** What you need to do **
Your copy of the data should match it exactly, except that the pictures are gone.

************

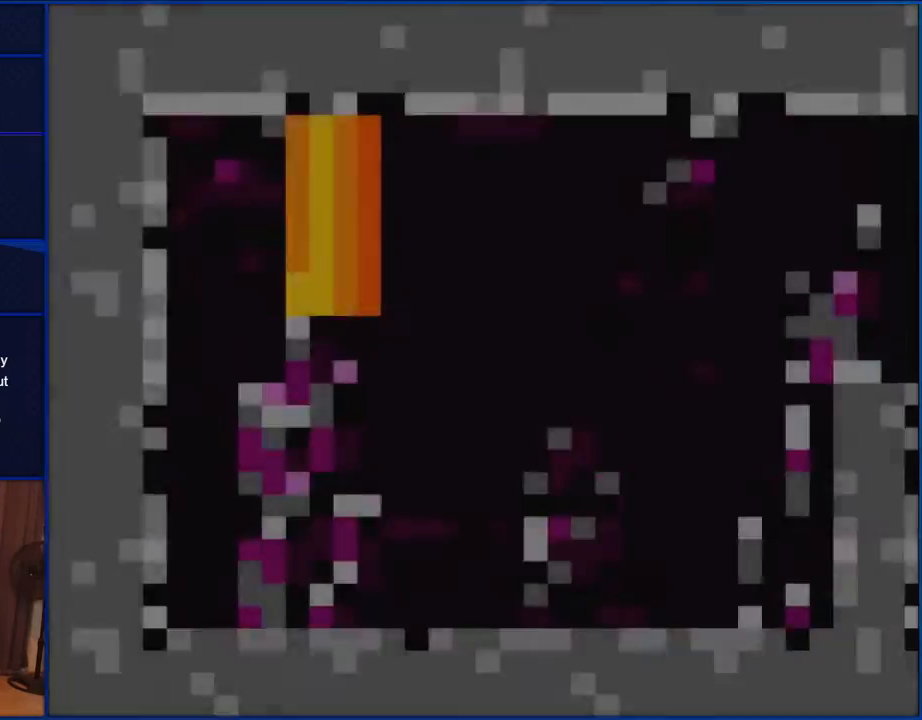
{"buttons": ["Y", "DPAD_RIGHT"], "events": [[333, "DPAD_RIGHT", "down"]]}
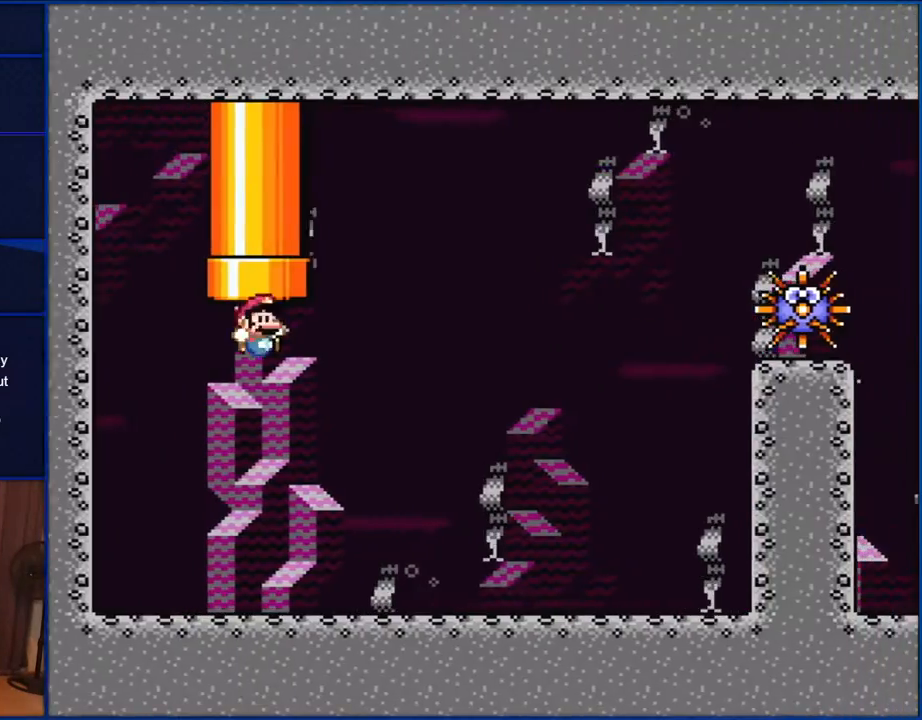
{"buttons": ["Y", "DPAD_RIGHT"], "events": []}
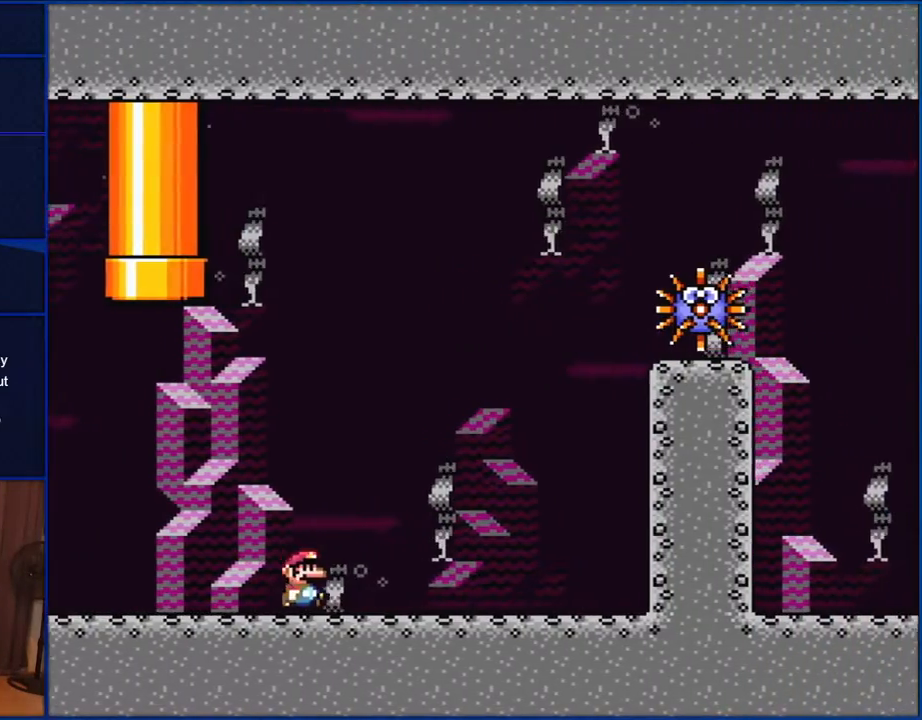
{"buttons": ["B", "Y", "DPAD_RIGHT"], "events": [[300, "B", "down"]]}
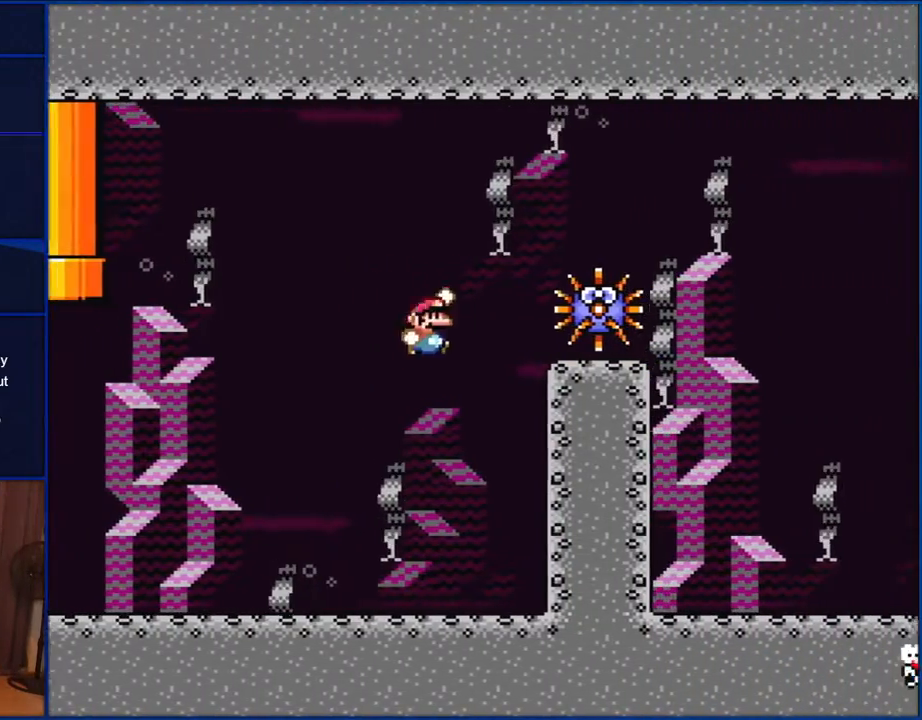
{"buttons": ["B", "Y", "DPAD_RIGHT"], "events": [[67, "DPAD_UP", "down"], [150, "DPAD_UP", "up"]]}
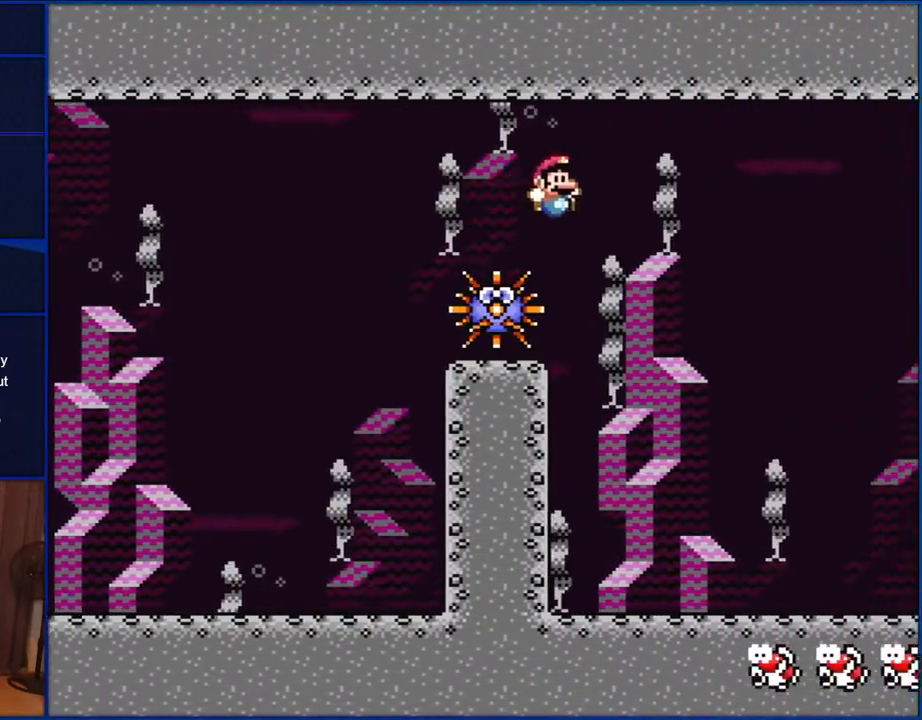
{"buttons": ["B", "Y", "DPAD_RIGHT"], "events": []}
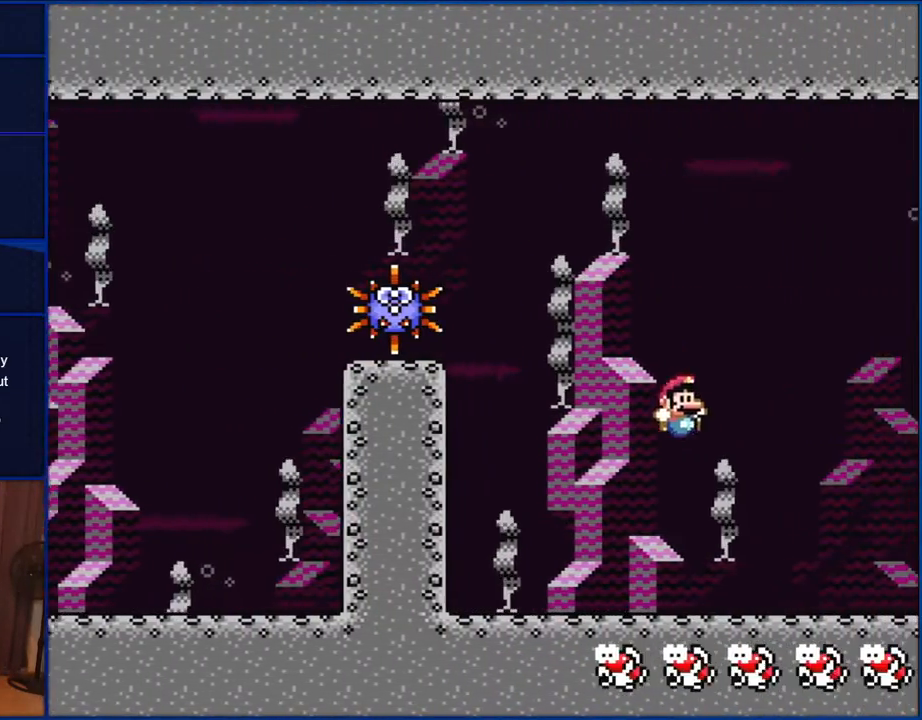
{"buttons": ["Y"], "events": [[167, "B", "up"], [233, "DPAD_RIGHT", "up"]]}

************

** Task result **
{"buttons": ["Y", "DPAD_RIGHT"], "events": [[333, "DPAD_RIGHT", "down"]]}
{"buttons": ["Y", "DPAD_RIGHT"], "events": []}
{"buttons": ["B", "Y", "DPAD_RIGHT"], "events": [[300, "B", "down"]]}
{"buttons": ["B", "Y", "DPAD_RIGHT"], "events": [[67, "DPAD_UP", "down"], [150, "DPAD_UP", "up"]]}
{"buttons": ["B", "Y", "DPAD_RIGHT"], "events": []}
{"buttons": ["Y"], "events": [[167, "B", "up"], [233, "DPAD_RIGHT", "up"]]}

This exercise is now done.